##### LISTED ENTRIES #####

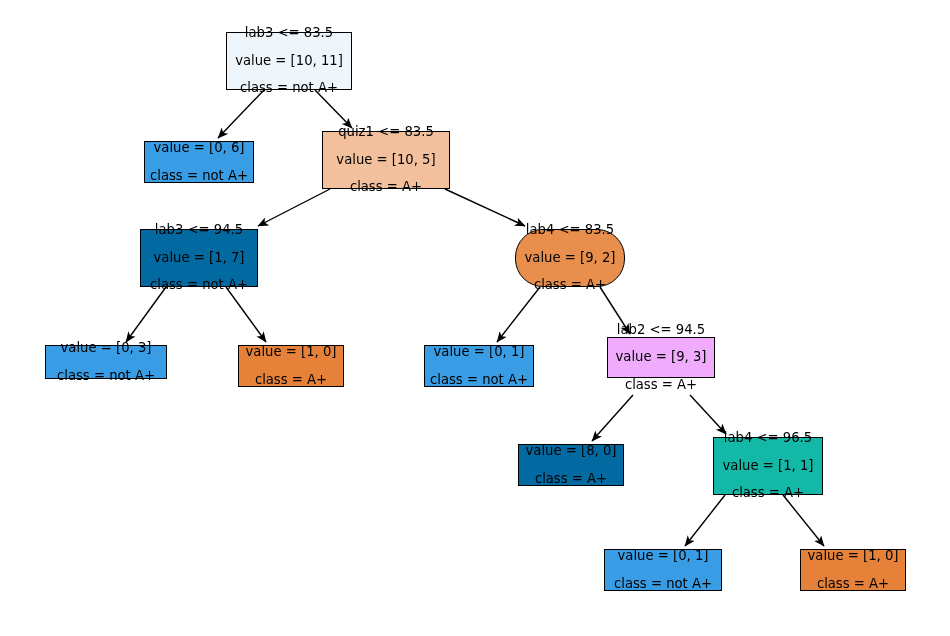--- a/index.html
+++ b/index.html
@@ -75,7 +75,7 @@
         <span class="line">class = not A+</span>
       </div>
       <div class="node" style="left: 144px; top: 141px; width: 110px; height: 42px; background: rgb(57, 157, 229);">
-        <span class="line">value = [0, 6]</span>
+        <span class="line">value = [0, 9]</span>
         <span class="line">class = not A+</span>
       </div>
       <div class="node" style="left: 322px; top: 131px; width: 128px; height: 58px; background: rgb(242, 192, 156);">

#####

**WHAT THE EXERCISE ASKS:** Output the line holding "-75,7 +75,7 @@", then every later line through the end of the records above, exactly as given and nothing else.

**EXERCISE RESPONSE:**
@@ -75,7 +75,7 @@
         <span class="line">class = not A+</span>
       </div>
       <div class="node" style="left: 144px; top: 141px; width: 110px; height: 42px; background: rgb(57, 157, 229);">
-        <span class="line">value = [0, 6]</span>
+        <span class="line">value = [0, 9]</span>
         <span class="line">class = not A+</span>
       </div>
       <div class="node" style="left: 322px; top: 131px; width: 128px; height: 58px; background: rgb(242, 192, 156);">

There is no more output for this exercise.